--- TASK MATERIAL Enclosed Below ---

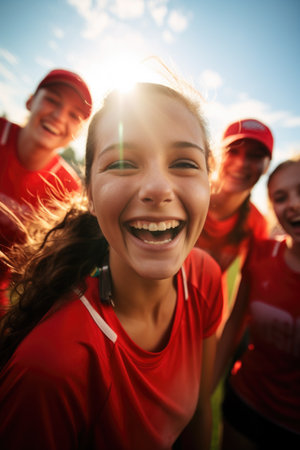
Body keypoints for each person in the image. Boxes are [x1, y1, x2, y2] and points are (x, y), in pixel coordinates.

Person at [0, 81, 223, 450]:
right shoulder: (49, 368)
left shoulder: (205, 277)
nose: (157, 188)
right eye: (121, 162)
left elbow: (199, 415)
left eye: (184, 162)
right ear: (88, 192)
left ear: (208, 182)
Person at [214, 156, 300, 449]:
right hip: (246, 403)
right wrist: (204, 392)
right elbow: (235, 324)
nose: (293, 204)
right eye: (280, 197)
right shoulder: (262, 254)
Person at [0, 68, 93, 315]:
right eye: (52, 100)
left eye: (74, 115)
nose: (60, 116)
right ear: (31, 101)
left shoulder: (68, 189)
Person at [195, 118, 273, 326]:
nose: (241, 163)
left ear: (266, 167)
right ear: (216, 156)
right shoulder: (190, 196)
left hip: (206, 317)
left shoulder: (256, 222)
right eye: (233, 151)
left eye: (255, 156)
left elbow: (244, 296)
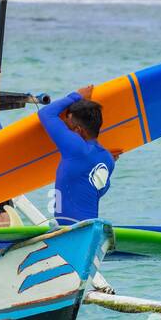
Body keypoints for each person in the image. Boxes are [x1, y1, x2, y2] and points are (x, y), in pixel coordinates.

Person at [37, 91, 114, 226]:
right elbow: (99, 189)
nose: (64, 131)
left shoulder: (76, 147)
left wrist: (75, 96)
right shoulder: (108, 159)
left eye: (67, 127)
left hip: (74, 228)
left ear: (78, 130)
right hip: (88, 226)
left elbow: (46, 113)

--- End of Enclosed TASK MATERIAL ---
--- TASK MATERIAL Enclosed Below ---

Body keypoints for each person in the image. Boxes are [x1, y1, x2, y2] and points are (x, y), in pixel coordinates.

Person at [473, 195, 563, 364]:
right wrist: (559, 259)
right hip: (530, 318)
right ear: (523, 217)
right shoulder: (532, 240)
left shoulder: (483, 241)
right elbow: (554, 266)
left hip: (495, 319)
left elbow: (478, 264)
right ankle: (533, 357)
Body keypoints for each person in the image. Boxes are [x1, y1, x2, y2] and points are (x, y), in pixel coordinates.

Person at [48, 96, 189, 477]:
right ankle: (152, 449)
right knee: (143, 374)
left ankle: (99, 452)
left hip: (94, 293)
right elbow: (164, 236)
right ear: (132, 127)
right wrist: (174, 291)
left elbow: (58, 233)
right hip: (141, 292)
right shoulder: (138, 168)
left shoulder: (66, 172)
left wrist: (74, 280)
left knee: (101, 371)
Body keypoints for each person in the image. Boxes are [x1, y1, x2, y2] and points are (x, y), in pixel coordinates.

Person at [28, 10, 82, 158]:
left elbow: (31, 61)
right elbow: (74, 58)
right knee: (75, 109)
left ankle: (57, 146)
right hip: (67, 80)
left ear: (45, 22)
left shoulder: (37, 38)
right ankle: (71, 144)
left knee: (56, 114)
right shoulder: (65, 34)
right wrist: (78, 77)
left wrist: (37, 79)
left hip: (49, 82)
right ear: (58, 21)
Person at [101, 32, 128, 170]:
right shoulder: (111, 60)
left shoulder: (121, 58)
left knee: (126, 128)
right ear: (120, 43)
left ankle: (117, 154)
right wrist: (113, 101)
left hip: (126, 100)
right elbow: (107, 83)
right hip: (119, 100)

--- End of Enclosed TASK MATERIAL ---

PROMPT.
Set down precisely the lines above between the line holding "right shoulder: (65, 34)" and the line holding "right hip: (119, 100)", inclusive, and nothing beyond them.

RESULT OF THIS EXERCISE.
right shoulder: (65, 34)
right wrist: (78, 77)
left wrist: (37, 79)
left hip: (49, 82)
right ear: (58, 21)
Person at [101, 32, 128, 170]:
right shoulder: (111, 60)
left shoulder: (121, 58)
left knee: (126, 128)
right ear: (120, 43)
left ankle: (117, 154)
right wrist: (113, 101)
left hip: (126, 100)
right elbow: (107, 83)
right hip: (119, 100)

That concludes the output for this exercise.